How to Protect Your Data
1. Back up your data daily
Create a backup of all your files and store it away from your network. Then if your network is attacked, you have all your data ready and waiting to be restored. But make sure to back up regularly otherwise you will lose any recent work.
2. Regularly check your back-ups
Whether you’re backing up to another server or a cloud-based solution, make sure it’s ok and that no unchecked errors have damaged your files when they’ve been uploaded. We have had clients that think their data is being backed up but when they come to use it they have found that the back up’s have been failing.
3. Update your software
Cybercriminals thrive on targeting outdated software with known vulnerabilities. It’s a game of cat and mouse between software developers and hackers. But by having the latest software updates in place, you can significantly reduce your chances of being attacked. If you have Clik Cover, you’ll automatically get all the latest updates of our software.
4. Be wary of phishing emails
A simple and very common way for the cybercriminals to infiltrate your computer is through dodgy links in spam emails. Combat this by updating your anti spam settings and never open attachments or click on links from an unknown sender. Be cautious even from someone you know, as the cybercriminals are making their emails look pretty genuine.

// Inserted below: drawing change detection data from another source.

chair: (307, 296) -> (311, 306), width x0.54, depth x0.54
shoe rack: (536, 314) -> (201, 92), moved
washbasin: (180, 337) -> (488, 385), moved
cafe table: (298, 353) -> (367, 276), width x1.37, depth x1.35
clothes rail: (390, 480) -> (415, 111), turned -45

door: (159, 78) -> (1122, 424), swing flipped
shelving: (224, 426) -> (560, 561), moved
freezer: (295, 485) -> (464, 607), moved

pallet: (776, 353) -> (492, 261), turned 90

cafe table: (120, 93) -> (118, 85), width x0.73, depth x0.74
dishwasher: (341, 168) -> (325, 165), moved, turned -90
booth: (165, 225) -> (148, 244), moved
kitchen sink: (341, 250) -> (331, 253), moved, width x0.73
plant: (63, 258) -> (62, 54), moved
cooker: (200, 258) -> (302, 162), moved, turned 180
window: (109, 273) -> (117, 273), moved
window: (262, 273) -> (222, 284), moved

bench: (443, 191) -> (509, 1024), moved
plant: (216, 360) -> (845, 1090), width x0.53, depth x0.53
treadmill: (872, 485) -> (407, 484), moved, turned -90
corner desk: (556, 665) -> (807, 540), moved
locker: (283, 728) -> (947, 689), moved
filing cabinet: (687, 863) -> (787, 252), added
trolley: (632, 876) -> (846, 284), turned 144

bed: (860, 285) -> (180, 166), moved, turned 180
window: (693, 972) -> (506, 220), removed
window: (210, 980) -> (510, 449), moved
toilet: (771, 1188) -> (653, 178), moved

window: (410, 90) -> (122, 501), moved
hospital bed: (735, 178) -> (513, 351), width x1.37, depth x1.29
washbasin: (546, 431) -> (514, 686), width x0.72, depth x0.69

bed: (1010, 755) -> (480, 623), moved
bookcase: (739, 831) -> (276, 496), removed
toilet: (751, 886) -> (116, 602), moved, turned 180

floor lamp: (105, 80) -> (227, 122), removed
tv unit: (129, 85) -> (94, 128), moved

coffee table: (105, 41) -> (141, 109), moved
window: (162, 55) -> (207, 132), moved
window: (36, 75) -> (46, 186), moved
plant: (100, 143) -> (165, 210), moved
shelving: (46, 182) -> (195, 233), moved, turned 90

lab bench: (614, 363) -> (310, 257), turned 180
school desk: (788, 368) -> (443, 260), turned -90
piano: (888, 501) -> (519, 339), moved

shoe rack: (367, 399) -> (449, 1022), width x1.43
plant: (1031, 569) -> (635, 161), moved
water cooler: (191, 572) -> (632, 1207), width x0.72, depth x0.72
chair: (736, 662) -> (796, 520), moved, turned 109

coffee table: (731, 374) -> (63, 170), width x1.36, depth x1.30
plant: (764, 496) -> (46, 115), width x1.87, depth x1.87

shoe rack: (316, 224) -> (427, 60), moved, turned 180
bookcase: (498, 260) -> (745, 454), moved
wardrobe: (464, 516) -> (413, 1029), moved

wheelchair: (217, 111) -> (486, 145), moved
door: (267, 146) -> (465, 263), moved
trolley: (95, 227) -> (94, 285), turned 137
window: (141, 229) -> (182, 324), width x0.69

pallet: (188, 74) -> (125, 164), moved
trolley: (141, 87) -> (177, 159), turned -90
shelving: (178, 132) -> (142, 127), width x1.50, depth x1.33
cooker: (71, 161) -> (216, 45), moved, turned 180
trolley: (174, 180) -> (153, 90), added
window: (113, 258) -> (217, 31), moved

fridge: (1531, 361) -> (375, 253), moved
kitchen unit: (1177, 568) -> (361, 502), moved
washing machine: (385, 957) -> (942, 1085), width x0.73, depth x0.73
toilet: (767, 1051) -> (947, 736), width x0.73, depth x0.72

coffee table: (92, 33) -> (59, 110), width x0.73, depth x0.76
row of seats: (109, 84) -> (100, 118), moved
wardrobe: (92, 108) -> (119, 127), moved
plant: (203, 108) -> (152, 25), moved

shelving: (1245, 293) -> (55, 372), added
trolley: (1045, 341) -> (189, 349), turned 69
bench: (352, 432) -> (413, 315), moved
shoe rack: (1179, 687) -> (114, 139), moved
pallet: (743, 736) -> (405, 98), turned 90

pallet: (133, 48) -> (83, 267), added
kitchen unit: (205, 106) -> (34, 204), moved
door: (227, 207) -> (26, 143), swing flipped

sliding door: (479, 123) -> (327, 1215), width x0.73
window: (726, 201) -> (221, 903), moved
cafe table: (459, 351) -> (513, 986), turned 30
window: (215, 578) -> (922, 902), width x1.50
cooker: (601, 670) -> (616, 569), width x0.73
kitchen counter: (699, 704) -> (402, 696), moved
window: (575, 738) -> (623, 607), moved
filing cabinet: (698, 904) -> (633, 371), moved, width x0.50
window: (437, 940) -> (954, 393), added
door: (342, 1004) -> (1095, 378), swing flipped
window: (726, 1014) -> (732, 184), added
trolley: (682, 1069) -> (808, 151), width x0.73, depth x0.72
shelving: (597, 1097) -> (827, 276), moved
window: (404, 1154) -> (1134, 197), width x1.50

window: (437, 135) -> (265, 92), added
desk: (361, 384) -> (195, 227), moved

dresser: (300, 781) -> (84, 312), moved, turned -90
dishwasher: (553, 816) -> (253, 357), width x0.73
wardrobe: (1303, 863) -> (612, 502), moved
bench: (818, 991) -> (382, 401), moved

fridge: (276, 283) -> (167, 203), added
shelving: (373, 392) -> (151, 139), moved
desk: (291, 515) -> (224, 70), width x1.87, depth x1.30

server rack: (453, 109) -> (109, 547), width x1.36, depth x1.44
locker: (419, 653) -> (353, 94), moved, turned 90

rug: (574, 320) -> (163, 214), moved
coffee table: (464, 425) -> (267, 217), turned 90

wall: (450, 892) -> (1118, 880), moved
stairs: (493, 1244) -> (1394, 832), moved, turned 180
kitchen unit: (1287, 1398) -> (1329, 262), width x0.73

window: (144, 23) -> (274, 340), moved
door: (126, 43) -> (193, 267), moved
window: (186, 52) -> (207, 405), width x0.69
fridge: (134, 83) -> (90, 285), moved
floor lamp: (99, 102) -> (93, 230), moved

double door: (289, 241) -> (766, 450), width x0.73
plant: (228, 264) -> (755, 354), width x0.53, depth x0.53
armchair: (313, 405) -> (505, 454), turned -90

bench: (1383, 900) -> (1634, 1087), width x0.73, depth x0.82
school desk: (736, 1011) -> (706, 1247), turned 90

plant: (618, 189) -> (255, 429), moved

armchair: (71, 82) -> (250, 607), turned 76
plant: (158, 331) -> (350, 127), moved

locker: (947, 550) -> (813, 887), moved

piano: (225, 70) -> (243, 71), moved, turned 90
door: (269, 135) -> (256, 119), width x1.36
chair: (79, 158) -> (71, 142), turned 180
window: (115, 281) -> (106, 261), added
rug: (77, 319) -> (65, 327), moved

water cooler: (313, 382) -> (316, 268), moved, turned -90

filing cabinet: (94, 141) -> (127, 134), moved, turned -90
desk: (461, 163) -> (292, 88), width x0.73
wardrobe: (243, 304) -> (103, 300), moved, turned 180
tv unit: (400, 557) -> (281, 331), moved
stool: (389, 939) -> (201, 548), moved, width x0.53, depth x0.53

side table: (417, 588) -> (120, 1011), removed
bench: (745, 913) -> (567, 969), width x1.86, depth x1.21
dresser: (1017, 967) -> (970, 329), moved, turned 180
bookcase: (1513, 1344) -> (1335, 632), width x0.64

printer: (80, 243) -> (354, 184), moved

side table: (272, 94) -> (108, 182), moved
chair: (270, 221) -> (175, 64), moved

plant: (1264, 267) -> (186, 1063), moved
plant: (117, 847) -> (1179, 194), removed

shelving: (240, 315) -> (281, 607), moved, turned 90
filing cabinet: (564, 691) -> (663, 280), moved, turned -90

If it sounds too good to be true.
5. Use a robust antivirus program
Make sure you have anti-malware and a software firewall in place to prevent your private information leaking out and any nasty cyber-bugs from creeping in. This should prevent viruses from invading your computer or minimise their effects if they do slither in.
6. Cut off your internet if something looks dodgy
If you find a suspicious or unknown process running on your machine, cut it off at the source and turn off your internet connection. If the dodgy looking process is ransomware, it may not have encrypted all your files yet, but this isn’t full-proof.
7. Don’t pay the ransom!
If you are one of the unfortunate 54% in the UK who fall under a ransomware attack, and your security measures don’t hold up; it’s important you don’t pay the ransom. As tempting as it may be, particularly if the ransom is not very much, you will be fuelling this illegal business. There is also no guarantee these criminals will unencrypt your files even once you pay.